Torbay Hospital in Torquay is the main hospital of South Devon, England. It is managed by the Torbay and South Devon NHS Foundation Trust.

==History==
The hospital was founded as the Torbay Hospital, Provident Dispensary and Eye Infirmary in 1844.
Construction started in 1850, with the first wing being completed in 1851 and a second wing being added in 1878. A children's ward, the Louisa Cary Ward, opened in 1909.

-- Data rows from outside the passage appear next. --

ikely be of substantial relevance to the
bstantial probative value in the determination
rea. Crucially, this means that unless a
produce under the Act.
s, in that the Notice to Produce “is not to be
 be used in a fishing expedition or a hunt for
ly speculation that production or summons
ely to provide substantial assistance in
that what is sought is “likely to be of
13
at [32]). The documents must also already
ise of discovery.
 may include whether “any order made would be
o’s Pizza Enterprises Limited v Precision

After the hospital management decided to build a new hospital, a property known as Hengrave House was purchased from Major K.P. Kitson and a design was developed by Percy Adams. Much of the finance was donated by Ella and Violet Wills, daughters of Sir Edward Payson Wills, 1st Baronet. The new facility was officially opened in 1928 by Lord Mildmay. Ceramic picture tiles, manufactured by W.B. Simpson and Sons, and depicting nursery rhymes and rural activities were installed in the children's ward. A chapel, which had been designed by Charles Holden, was added in 1930. The hospital joined the National Health Service in 1948.

==Services==
The hospital contains an accident & emergency department, which is open 24 hours a day, 365 days a year and has a grass helipad.

The hospital has 650 parking spaces for visitors and 1,100 for staff, who pay at rates linked to their earnings.